§ **Set task 1**
According to the regex tutorial, which module do you import to use regular expressions in Python?
§ **Set task 2**
From the regex tutorial, copy the stretch from "Regular expressions (regex)" through "and _\t_ (tab)." word for word.

**** Page extract

Easy, we use the `find` method.

In [None]:
seq = "ccgcaattcactctataggagcaggaacatggataaagctcacagtcgca"
if seq.find('tatagga') >= 0:
    print('pattern found!')

OK, but what if we need to look for a more flexible pattern, such as 'TATAGGN'?  
We can do:

In [None]:
if seq.find('tatagga') >= 0 or seq.find('tataggt') >= 0 or seq.find('tataggc') >= 0 or seq.find('tataggg') >= 0:
    print('pattern found!')

But that's lots of work and also, what if we need 'TATAGNN'?  
There are too many combinations to cover manually!  
What we need is a more general way of doing such matching. This is what __Regular expressions__ are for!

### What are regular expressions?
Regular expressions (regex) are sets of characters that represents a search pattern. It's like a specific language that was designed to tell us how a text string should look. It includes special symbols which allow us to depict flexible strings.  
This is a very powerful tool when looking for patterns or parsing text.  
We'll soon see what we can do with it and how to use it.

### Using regular expressions
In order to use regex, we need to use pythons built-in dedicated module. That means we don't have to install anything, just import the `re` module.

In [None]:
import re

#### Raw strings
We've already encountered some special characters, such as _\n_ (newline) and _\t_ (tab).  
In regular expressions we want to avoid any confussion, and therefore use a special notation, telling python that we have no buisness with special characters here. We simply put an _r_ __outside__ the quotation marks. 

In [None]:
normal_string = "There will be\na new line"
raw_string = r"There won't be\na new line"
print(normal_string)
print(raw_string)

__ALWAYS use raw strings when working with regular expressions!__

### Searching for patterns
This is the most basic task regex is used for. We just want to know if a pattern can be found within a string.  
The first step when working with regex is always _compiling_. This means we transform a simple string such as 'tatagga' into a regex pattern. This is done using `re.compile()`

In [None]:
regex = re.compile(r'tatagga') # notice the 'r'

We didn't match anything yet, just prepared the regex pattern. Once we have it, we can use it to seqrch within another string. For this we can use the `re.search()` method. It takes two parameters: regex and string to search ('target string') and returns _True_ if the pattern was found and _False_ otherwise.

In [None]:
if re.search(regex,seq):
    print('pattern found!')

#### Character groups
The last example wasn't particularly useful, right?  
OK, so here's when it gets interesting. We can define character groups within our regex, so that any of them will be matched. We do that using square brackets, and put all possible matches within them. So if we want to match 'TATAGGN' we'll do:

In [None]:
regex = re.compile(r'tatagg[atgc]')

********
**** Provided material

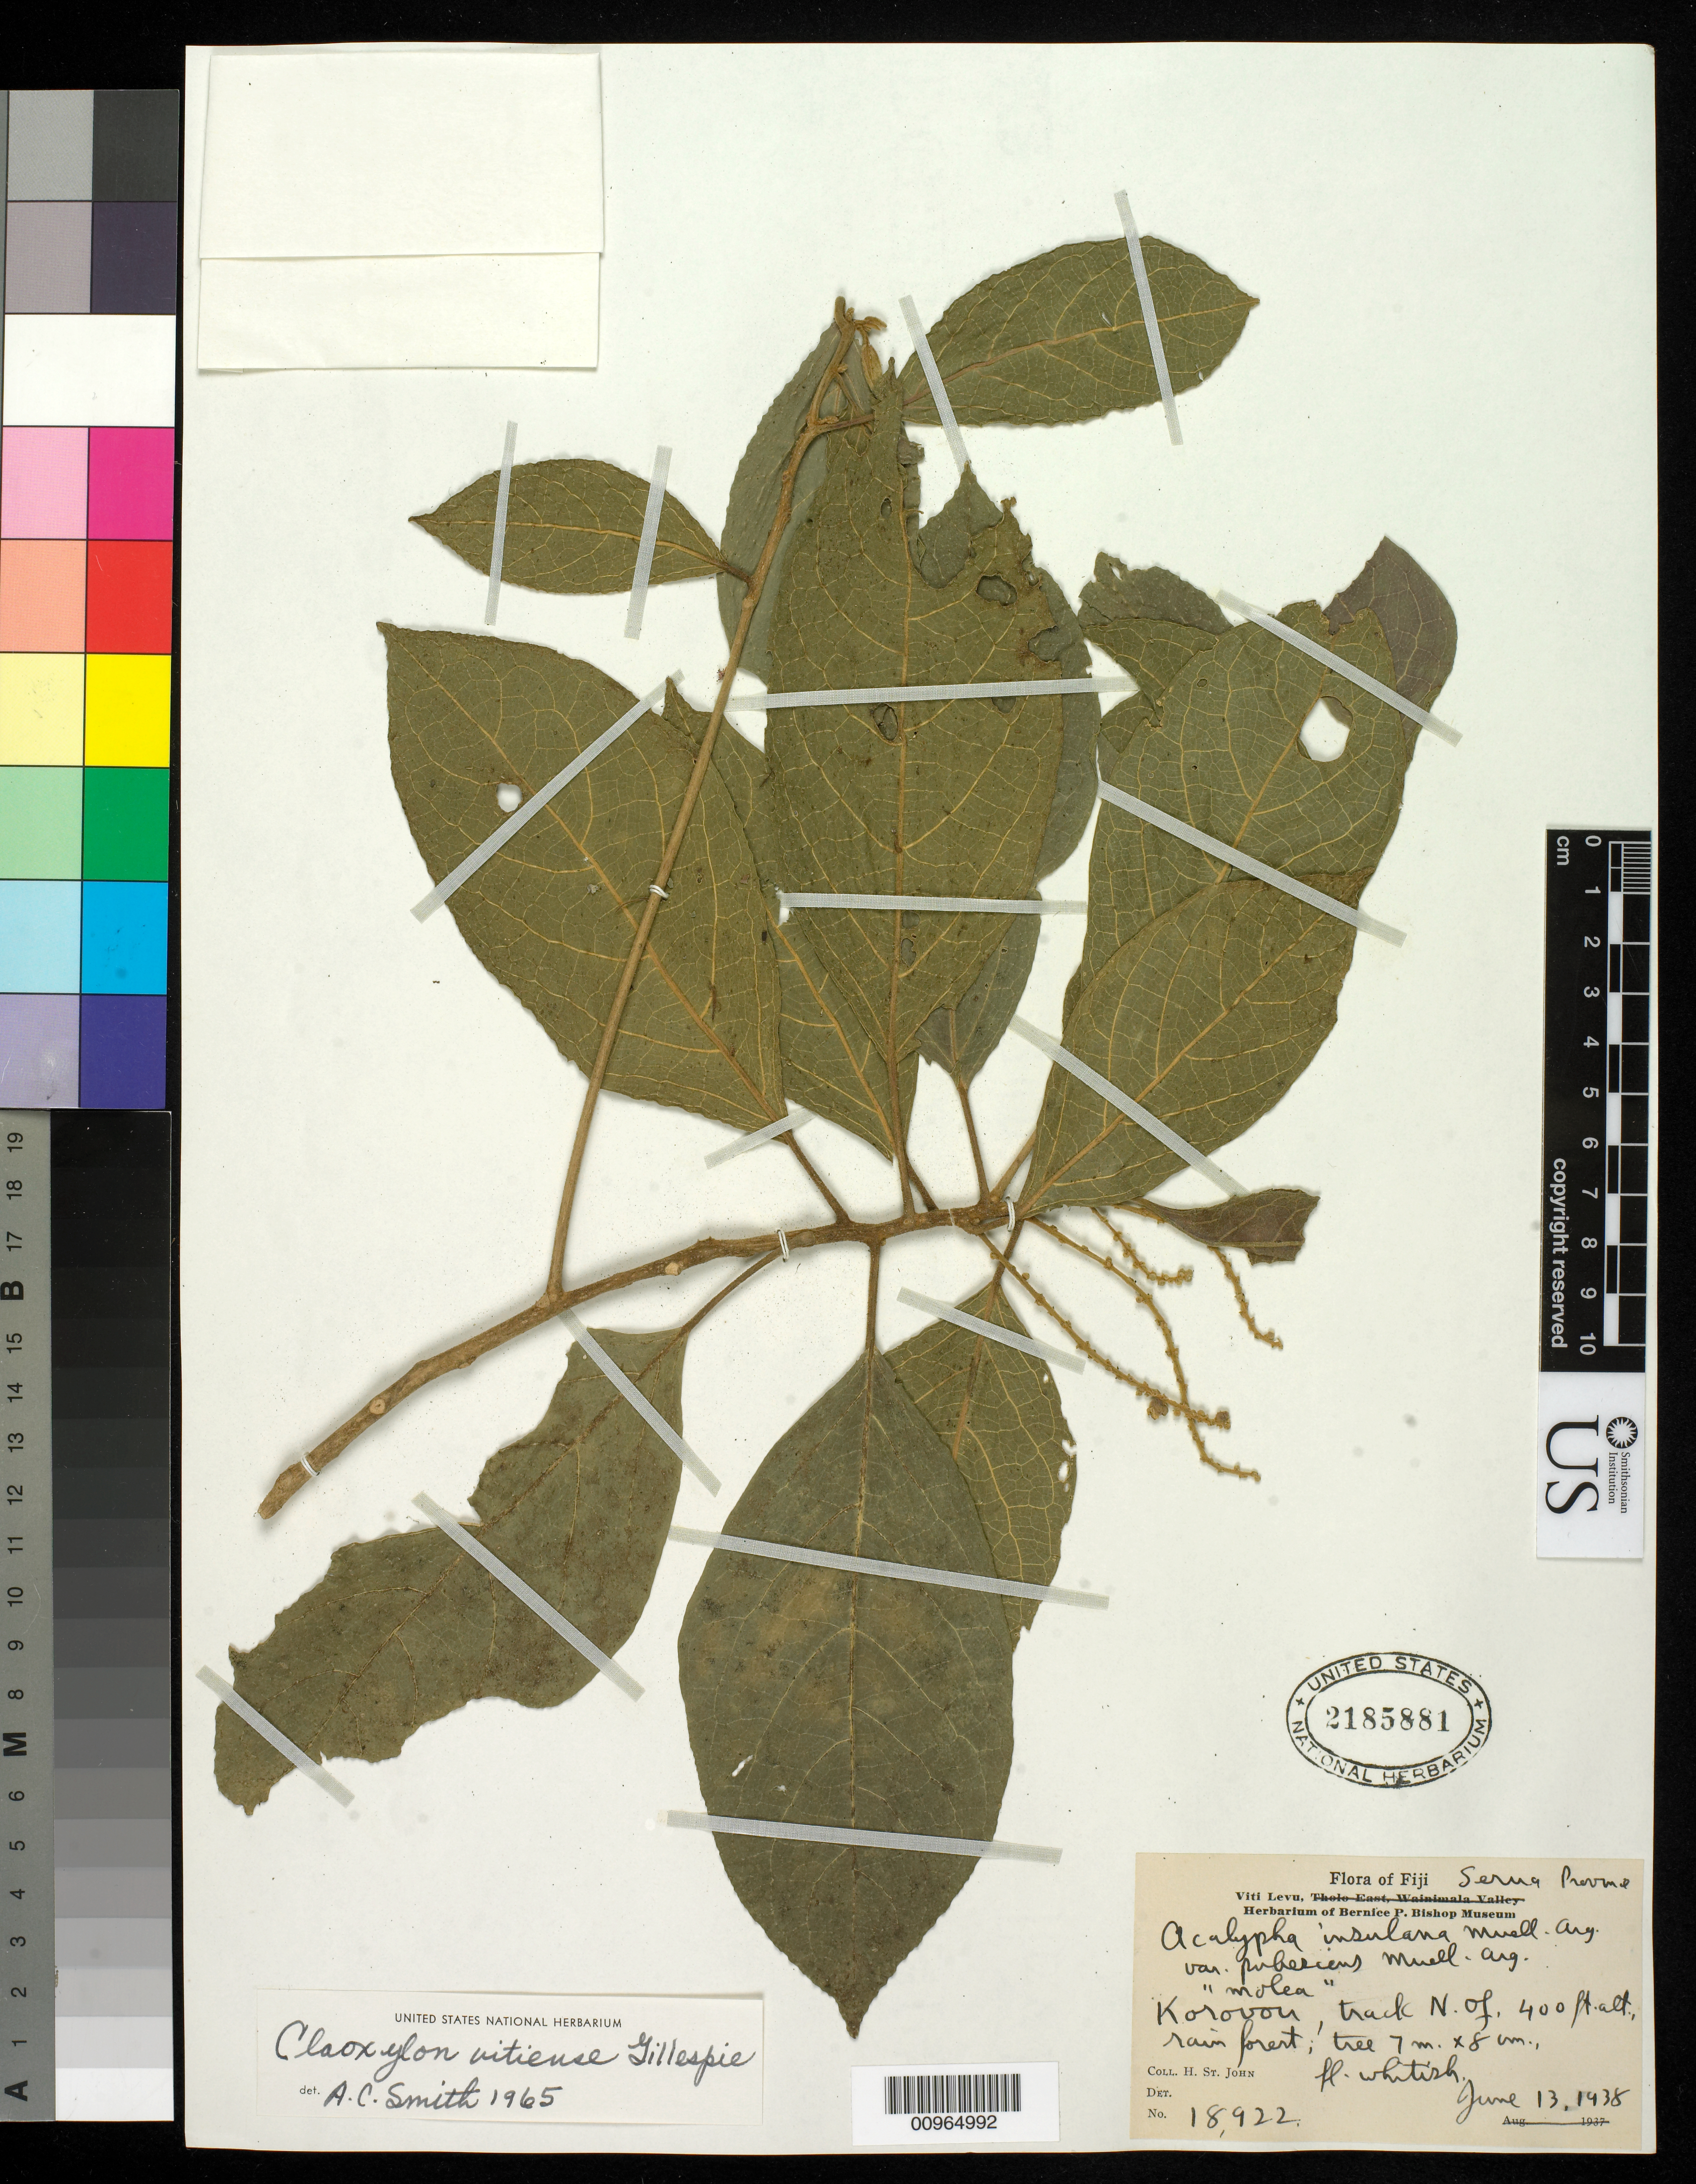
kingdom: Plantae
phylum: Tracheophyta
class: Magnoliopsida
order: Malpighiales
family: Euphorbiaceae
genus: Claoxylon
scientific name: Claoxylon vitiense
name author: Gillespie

********

§ **Full solution 1**
The built-in `re` module.

§ **Full solution 2**
Regular expressions (regex) are sets of characters that represents a search pattern. It's like a specific language that was designed to tell us how a text string should look. It includes special symbols which allow us to depict flexible strings.  
This is a very powerful tool when looking for patterns or parsing text.  
We'll soon see what we can do with it and how to use it.

### Using regular expressions
In order to use regex, we need to use pythons built-in dedicated module. That means we don't have to install anything, just import the `re` module.

In [None]:
import re

#### Raw strings
We've already encountered some special characters, such as _\n_ (newline) and _\t_ (tab).